Janna Ferguson, a 25-year-old Canadian doing her doctorate in political science at Rutgers University, worked on Ms. Clinton's New Hampshire campaign. She noticed a significant change of attitude toward Ms. Clinton among the young women she canvassed after the candidate famously teared up at the beginning of the week.
"I think, in a lot of ways, the rampant sexism with which she has been treated has been a galvanizing force not only for the older women, but for younger women as well," she said. "I think that was important - not the moment itself, but the response to it, in getting younger women to take another look at Hillary."
This sentiment was echoed by the writer Emily Bazelon of Slate on Tuesday, who described the conflicting emotions many women experience when considering Hillary the candidate and Hillary the "first Democratic Woman Waging A Serious Run for President."
"We can have our doubts about the first one and still root, on some level, for the second," she wrote. "And even if we're not certain we ultimately want her to win, we sure don't want her embarrassed by a run of heavy early losses."
So will women of all ages continue to move toward Ms. Clinton as the race continues, or bristle at her record once a message of solidarity has been sent?

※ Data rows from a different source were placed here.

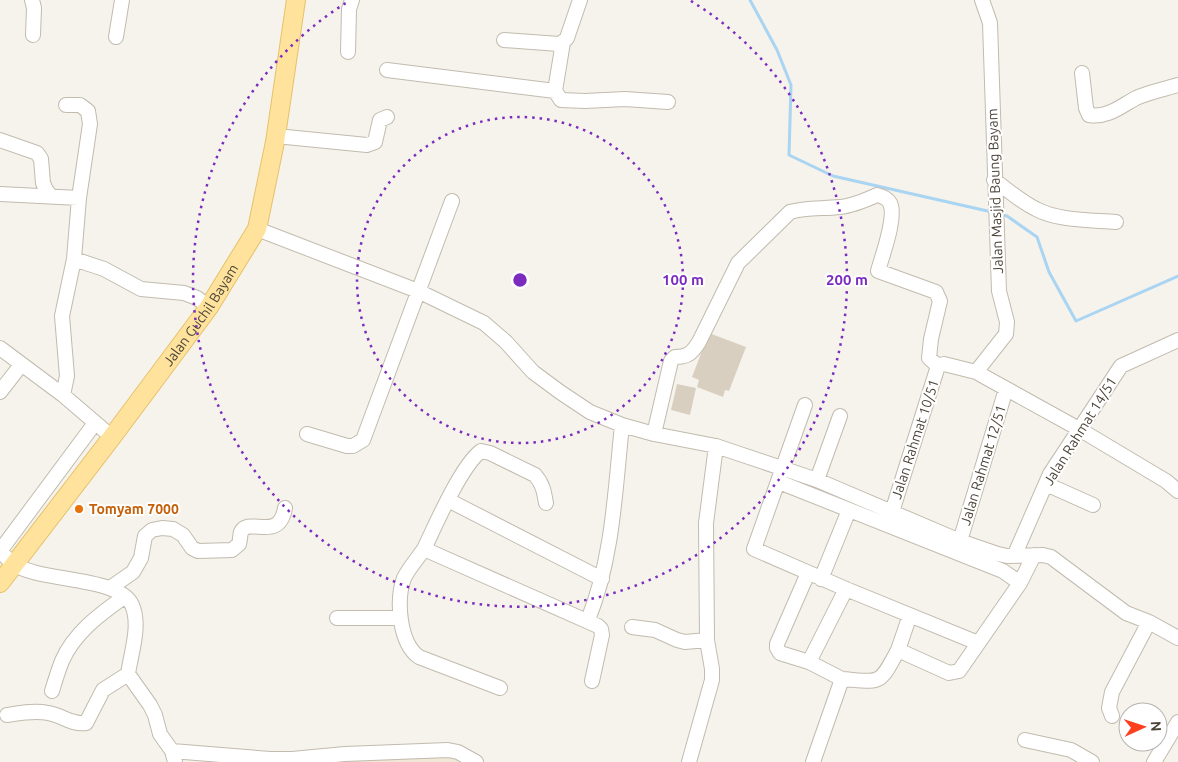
<svg xmlns="http://www.w3.org/2000/svg" width="1178" height="762" font-family="Ubuntu,sans-serif">
	<rect width="100%" height="100%" fill="#f6f3ec"/>
	<!-- education -->
	<path fill="#efe8d6" d="M449,754L467,762H297Z"/>
	<g fill="none" stroke-linecap="round" stroke-linejoin="round">
		<!-- stream -->
		<path stroke="#a9d4f2" stroke-width="3" d="M750,0L777,50L791,85L789,155L833,176L992,212
			M1000,214L1007,216L1037,237L1049,272L1076,321L1178,276"/>
	</g>
	<!-- building -->
	<path fill="#d8cfc1" d="M709,333L746,347L729,391L725,390L723,397L697,387L699,380L692,377Z
		M677,384L696,388L690,415L671,410Z"/>
	<g fill="none" stroke-linecap="round" stroke-linejoin="round">
		<defs>
			<path id="minor" d="M32,0L34,8L33,35
				M116,37L122,0
				M504,40L559,44L563,42L567,38L580,0
				M563,42L555,91L561,100L585,101L625,99L668,102
				M348,52L349,9L352,0
				M387,70L555,91
				M1082,73L1086,108L1089,115C1108,118 1121,106 1136,98C1149,92 1165,89 1178,85
				M276,136L367,145L375,142L380,120L387,117
				M0,140L37,153L41,159L43,183L46,190L52,197
				M994,180C1008,190 1021,202 1036,209C1058,221 1092,220 1116,222
				M0,194L79,198
				M257,229L418,291L484,323L506,342L533,372L560,392L590,412L622,425L654,434L716,446L817,480L960,541L998,554L1007,556L1043,555L1051,557L1126,613L1149,622L1178,638
				M74,259L104,269L141,289L184,293L197,298L209,307
				M0,348L63,395L112,437
				M938,366L944,364L976,372L1079,429L1166,481L1178,491
				M976,372L1006,334L1007,322L999,291L990,23L982,0
				M0,392L21,365
				M63,395L67,376L62,316L74,259L79,198L90,124L88,111L80,105H66
				M805,405L754,549L846,589L978,643
				M95,423L0,551C4,555 9,561 14,564C39,582 119,576 132,605C141,625 131,653 128,674L150,705L155,715L160,734L172,751L175,762
				M307,434L347,446H353L363,440L452,201
				M654,434L671,361L675,357C688,357 692,353 699,342L738,263L790,212C806,207 823,209 840,207C852,206 866,200 877,195C882,196 887,198 890,203C897,217 882,256 878,271L936,292L940,301L931,339L929,358L938,366
				M817,480L840,416
				M779,482L1003,571L1020,583
				M1046,484L1093,505
				M448,500L602,579
				M546,503C544,492 543,484 535,475L490,453L481,451C461,466 436,524 424,549L598,626L601,629L602,635L592,681
				M892,512L938,366
				M960,541L1006,389
				M424,549C418,558 409,568 404,578C396,600 399,643 419,657L500,688
				M1015,554L1050,474L1121,366L1178,340
				M808,573L777,644V648L780,653L809,662L842,679
				M821,579L849,510
				M110,588L133,572L141,558L145,536L152,530L162,528L173,529L183,535L192,548L198,551L232,550L239,544C240,541 240,536 241,532C249,516 279,543 285,508
				M910,615L898,650L949,673L959,671L1020,583L1034,555
				M337,618H400
				M588,620C613,558 615,491 622,425
				M632,627L655,630L677,640L685,642L707,640
				M809,662L846,589
				M52,691C55,681 58,671 62,661C74,633 100,614 124,597
				M7,715C20,713 35,710 48,713C62,715 71,725 86,723L103,690L128,674
				M1112,716L1109,708L1112,692L1149,622
				M1025,740L1071,750L1092,762
				M172,751L270,759H292L345,754L448,750L458,752L476,762
				M689,762L712,680V669L707,640L706,523L716,446
				M813,762L842,679C881,682 879,686 898,650
				M1154,762L1178,722"/>
			<g id="major">
				<path id="s1" d="M0,583L112,437L209,307L257,229L275,142L296,0"/>
			</g>
		</defs>
		<!-- minor casing -->
		<use href="#minor" stroke="#c2bbae" stroke-width="16"/>
		<!-- major casing -->
		<use href="#major" stroke="#e6c16a" stroke-width="20"/>
		<!-- minor -->
		<use href="#minor" stroke="#fff" stroke-width="14"/>
		<!-- major -->
		<use href="#major" stroke="#ffe39c" stroke-width="18"/>
	</g>
	<!-- distance rings -->
	<g fill="none" stroke="#7b2cbf" stroke-width="2.5" stroke-dasharray="2.5 5">
		<circle cx="520" cy="280" r="163"/>
		<path d="M691 1A327 327 0 1 1 349 1"/>
	</g>
	<!-- markers -->
	<circle fill="#e8710a" stroke="#fff" stroke-width="2" cx="79" cy="509" r="5"/>
	<g text-anchor="middle" stroke-width="4" stroke-linejoin="round" paint-order="stroke">
		<!-- street labels -->
		<g font-size="14" fill="#4b4439" stroke="#fff">
			<text transform="translate(995 191) rotate(-92)" y="5">Jalan Masjid Baung Bayam</text>
			<text dy="5" stroke="none"><textPath href="#s1" startOffset="335">Jalan Guchil Bayam</textPath></text>
			<text transform="translate(1080 431) rotate(-58)" y="5">Jalan Rahmat 14/51</text>
			<text transform="translate(915 439) rotate(-72)" y="5">Jalan Rahmat 10/51</text>
			<text transform="translate(983 465) rotate(-73)" y="5">Jalan Rahmat 12/51</text>
		</g>
		<!-- food labels -->
		<g font-size="14" font-weight="bold" fill="#c56008" stroke="#fff" text-anchor="start">
			<text x="89" y="514">Tomyam 7000</text>
		</g>
	</g>
	<circle cx="520" cy="280" r="8" fill="#7b2cbf" stroke="#fff" stroke-width="2.5"/>
	<g font-size="15" text-anchor="middle" font-weight="bold" fill="#7b2cbf" stroke="#fff" stroke-width="4" stroke-linejoin="round" paint-order="stroke">
		<text x="683" y="285">100 m</text>
		<text x="847" y="285">200 m</text>
	</g>
	<!-- north arrow -->
	<g transform="translate(1143 727) rotate(87)"><circle r="24" fill="#ffffff" stroke="#b7b4b0"/>
	<path d="M0-4L9 19L0 12L-9 19Z" fill="#fc3f1d"/>
	<text y="-8" font-size="14" font-weight="bold" text-anchor="middle" fill="#4b4439">N</text>
	</g>
</svg>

And if the youth vote continues to materialize at the polls, will young people be able to convince older Democrats that their man is more than just a grade-school crush?
"I have no idea what the next couple of races are going to look like," Ms. Ferguson said. "The demographic divide has been that muddied."
FEMALE VOTING POWER
Women voters have outnumbered men since 1980, and with a woman in serious contention for the White House for the first time, the female vote is more crucial than ever.
6.8
The percentage by which women outvoted men in the 2004 presidential election.
1980
The first presidential election in which more women voted than men, which has been the case every year since then.
67.6/64
The percentage of woman of voting age who are registered, compared with the percentage of men in the last presidential vote.